Translate

Thursday, July 24, 2014

Not lol. Loll.

I don't lol. I don't mean laugh out loud - if you know me, you know I do that raucously. I mean I don't write "lol" to signify I am laughing out loud. I am nearly 57 and it isn't becoming. I would have cringed had my mother said "far out" as an exclamation in my youth, and no doubt Love Child would cringe at my writing "lol" in social media or anywhere else. (I do write WTF in text messages, but he doesn't usually read my texts, so he is spared embarrassment.)

In any case, I do not lol, but I do loll, as in around. As in lollygag. Summer increases my need to loll, particularly in the sun, and Vermont has only intensified the need this summer, because the air smells so darn good, like green, like cool water. 

Right now, I'm staying in a lovely house with a screened porch, complete with a sun-loving kitten who shows absolutely no guilt about lollygagging. He works hard and fast in the morning, knocking things off the shelves, chewing on my computer, spinning a pen across the floor, licking my breakfast, then curls up in the sun by me and yawns. He is an excellent teacher; now I work hard and fast in the mornings, too, and when the sun starts leaning in through the screens, I curl up and yawn. 

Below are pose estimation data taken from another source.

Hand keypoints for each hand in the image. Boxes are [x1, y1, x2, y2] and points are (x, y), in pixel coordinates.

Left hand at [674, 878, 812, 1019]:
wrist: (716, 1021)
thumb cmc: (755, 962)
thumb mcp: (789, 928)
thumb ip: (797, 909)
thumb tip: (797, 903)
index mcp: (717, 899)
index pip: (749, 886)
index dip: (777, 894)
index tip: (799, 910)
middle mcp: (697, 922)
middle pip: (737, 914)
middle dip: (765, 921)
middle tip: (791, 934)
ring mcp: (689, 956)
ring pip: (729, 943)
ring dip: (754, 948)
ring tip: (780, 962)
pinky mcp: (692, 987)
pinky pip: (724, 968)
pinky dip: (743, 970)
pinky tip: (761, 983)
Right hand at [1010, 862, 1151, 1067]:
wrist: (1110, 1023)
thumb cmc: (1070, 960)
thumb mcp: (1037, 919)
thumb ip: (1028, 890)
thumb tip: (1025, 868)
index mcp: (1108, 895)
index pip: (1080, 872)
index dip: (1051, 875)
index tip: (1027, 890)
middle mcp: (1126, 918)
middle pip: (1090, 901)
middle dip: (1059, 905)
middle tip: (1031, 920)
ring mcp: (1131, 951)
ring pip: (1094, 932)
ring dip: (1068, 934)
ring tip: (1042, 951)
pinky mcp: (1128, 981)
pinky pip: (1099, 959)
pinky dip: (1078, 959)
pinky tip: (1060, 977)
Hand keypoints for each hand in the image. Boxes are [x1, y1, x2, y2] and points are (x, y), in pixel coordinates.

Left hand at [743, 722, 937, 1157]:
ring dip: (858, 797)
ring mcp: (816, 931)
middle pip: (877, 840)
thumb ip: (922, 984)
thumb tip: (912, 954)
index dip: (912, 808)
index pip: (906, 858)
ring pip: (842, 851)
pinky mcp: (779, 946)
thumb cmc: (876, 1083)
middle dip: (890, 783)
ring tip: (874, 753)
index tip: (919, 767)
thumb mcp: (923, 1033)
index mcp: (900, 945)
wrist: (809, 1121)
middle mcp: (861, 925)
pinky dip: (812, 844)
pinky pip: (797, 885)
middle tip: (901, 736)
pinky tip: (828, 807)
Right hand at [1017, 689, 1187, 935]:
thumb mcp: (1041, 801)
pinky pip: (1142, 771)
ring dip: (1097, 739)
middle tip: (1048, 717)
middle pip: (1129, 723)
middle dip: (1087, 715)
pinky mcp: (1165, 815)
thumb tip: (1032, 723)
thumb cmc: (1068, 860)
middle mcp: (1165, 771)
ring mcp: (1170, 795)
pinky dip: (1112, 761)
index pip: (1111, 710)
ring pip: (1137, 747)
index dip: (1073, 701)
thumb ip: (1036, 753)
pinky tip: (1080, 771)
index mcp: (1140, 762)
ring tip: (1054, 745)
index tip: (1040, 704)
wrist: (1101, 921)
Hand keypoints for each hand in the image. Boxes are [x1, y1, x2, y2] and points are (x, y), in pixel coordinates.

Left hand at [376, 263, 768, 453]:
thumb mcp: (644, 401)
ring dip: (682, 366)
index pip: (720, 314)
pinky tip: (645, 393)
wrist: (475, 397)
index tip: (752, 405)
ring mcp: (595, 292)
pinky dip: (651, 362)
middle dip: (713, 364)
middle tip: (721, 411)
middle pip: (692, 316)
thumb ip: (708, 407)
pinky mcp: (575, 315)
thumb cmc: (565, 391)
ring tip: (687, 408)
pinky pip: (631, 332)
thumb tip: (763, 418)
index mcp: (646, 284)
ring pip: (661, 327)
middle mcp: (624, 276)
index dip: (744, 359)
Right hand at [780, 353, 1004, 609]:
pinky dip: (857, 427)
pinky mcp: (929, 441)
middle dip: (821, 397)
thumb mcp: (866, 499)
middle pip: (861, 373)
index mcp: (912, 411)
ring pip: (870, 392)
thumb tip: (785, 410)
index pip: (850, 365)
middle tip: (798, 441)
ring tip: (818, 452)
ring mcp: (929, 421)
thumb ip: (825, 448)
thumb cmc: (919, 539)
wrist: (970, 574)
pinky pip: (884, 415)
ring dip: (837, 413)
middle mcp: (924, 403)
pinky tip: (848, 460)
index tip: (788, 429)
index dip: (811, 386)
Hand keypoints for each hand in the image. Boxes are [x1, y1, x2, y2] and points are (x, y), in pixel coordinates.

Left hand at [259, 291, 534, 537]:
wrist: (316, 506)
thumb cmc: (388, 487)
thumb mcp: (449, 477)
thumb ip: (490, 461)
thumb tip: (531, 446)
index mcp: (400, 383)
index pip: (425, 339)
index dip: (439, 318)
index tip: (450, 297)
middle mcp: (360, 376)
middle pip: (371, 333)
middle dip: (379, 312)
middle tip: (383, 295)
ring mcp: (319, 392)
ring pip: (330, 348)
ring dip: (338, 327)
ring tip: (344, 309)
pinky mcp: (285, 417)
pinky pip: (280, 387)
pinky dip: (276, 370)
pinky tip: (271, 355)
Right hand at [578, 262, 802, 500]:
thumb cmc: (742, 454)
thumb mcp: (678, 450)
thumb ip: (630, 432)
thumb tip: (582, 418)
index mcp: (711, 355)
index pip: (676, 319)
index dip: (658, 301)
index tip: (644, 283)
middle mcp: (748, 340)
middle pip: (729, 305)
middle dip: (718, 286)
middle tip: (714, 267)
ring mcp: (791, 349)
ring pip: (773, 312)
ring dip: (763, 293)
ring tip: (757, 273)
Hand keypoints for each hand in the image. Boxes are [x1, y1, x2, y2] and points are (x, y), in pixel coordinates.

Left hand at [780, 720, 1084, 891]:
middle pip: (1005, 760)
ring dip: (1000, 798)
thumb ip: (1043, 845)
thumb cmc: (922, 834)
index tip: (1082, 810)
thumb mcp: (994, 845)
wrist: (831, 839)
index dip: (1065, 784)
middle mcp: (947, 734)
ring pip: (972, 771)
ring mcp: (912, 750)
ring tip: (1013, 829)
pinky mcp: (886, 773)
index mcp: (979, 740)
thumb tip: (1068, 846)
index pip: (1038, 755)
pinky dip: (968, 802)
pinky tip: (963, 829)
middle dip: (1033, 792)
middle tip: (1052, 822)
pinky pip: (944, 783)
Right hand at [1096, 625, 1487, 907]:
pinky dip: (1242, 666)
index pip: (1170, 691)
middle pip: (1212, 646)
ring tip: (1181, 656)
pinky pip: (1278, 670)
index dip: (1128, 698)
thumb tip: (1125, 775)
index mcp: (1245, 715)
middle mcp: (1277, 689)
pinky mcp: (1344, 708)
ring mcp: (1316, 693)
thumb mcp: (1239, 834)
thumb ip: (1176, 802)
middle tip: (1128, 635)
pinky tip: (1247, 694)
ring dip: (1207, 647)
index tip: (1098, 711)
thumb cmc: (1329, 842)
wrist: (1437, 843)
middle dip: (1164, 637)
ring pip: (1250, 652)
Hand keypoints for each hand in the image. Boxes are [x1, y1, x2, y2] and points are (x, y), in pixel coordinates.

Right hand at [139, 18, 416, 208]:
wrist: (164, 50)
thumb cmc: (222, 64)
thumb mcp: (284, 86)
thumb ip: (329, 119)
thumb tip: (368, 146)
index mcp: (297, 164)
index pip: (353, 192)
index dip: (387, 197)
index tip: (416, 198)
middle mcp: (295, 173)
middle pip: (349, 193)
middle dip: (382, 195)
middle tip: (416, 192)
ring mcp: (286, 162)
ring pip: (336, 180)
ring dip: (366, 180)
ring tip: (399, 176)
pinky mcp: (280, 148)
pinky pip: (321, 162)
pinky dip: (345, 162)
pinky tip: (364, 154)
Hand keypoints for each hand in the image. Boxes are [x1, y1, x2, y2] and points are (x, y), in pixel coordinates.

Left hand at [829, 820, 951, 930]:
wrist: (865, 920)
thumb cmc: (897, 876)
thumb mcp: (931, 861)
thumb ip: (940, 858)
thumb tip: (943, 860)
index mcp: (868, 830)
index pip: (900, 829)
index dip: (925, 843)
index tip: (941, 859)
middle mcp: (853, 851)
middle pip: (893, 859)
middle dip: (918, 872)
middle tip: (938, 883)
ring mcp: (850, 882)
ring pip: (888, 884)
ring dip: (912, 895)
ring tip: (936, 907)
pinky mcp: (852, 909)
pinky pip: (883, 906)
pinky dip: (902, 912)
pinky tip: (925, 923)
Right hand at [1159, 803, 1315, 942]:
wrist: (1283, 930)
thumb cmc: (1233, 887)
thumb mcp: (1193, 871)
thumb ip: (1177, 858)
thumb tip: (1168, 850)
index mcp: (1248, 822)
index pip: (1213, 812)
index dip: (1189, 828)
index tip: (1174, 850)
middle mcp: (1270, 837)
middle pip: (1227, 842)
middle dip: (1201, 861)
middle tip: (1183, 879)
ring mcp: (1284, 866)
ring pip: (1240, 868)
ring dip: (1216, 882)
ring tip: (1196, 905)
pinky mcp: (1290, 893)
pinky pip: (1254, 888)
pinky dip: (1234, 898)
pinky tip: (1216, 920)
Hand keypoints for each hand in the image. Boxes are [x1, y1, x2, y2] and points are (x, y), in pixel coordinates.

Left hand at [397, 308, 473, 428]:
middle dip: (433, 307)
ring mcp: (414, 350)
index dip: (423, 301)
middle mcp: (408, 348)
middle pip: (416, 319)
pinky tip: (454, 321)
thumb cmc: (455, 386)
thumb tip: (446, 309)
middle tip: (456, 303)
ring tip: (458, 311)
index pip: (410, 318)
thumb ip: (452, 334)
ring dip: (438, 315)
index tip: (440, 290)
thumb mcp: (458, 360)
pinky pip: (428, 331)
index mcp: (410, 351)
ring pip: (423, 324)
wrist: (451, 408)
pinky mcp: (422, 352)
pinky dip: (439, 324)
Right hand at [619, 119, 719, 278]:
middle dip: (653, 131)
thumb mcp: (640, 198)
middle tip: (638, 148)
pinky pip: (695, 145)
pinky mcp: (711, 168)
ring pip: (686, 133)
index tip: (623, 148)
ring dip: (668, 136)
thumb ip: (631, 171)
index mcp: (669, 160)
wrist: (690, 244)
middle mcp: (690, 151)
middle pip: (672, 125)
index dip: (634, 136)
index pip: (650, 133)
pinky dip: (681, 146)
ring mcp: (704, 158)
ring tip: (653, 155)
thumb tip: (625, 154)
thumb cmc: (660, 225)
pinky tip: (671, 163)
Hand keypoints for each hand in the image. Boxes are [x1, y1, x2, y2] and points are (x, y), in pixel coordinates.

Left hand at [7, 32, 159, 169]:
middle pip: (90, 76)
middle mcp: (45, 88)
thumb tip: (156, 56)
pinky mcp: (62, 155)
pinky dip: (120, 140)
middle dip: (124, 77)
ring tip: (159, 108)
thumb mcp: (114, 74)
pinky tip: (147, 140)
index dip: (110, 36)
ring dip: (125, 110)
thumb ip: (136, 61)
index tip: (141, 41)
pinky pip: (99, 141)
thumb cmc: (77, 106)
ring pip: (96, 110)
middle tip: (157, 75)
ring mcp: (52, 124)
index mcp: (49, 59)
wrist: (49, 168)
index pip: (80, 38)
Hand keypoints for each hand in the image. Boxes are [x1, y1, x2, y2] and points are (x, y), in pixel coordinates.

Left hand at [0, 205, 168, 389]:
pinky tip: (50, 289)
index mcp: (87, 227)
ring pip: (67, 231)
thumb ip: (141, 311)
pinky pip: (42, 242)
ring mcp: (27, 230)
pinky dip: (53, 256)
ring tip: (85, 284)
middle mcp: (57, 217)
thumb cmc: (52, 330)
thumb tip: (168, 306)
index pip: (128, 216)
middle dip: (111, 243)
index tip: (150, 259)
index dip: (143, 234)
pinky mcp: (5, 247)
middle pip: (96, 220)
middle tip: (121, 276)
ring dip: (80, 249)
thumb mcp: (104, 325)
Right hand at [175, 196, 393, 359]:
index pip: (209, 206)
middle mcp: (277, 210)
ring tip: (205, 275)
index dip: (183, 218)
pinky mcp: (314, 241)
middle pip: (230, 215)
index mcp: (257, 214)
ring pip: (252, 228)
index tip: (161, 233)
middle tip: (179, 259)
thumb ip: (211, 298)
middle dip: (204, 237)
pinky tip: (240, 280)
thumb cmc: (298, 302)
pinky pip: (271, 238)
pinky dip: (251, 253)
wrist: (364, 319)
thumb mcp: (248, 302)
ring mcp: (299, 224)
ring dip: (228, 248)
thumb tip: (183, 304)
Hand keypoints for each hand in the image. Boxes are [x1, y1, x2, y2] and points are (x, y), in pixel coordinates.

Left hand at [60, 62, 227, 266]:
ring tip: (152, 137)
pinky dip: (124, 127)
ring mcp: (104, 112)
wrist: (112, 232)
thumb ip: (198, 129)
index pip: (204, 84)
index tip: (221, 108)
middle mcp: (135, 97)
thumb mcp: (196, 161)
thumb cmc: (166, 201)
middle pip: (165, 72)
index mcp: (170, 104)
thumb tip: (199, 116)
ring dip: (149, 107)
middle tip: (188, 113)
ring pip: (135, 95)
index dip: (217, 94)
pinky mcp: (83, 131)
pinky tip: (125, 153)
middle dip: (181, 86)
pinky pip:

Chemo has given me a very particular justification for lolling. When I feel horrid, I need to focus on something to both remember and look forward to, and on the scale of great things to remember and look forward to, lolling in the sun in Vermont ranks in the nosebleed level of the range, way up there. I'm grateful for my teacher. 





Thursday, July 17, 2014

If I were you, I wouldn't read much further...

Really, this is just going to be more chemo grumbling; useless venting.

I seem to have reached the point of fed-up a bit short of the point of finished. My patience is worn not only thin, but off, like the soles of my favorite Merrells. I've worn through two pairs so far, replacing them when the soles had turned to holes, but for this, I have no idea where to go for replacement.

I'd like to stop complaining and catastrophizing, and I'd like my real life back, the one with normal chaos and annoyances, like dog hair and the service light on in the car. I'm weary beyond reckoning of being bone tired, feverish, weak, nauseated, brain-addled, and in pain.

I'd like to once again be a nice person to live with: one who is cheerful, helpful, generous, positive, and cooks good things, instead of someone who runs from the smell of coffee or lettuce (chemo and lettuce: very VERY bad) Who wants to live with a retching wretch? Certainly not me.

So, yes, I understand that I have to do this one more, one last time. July 31. But I don't have to like it.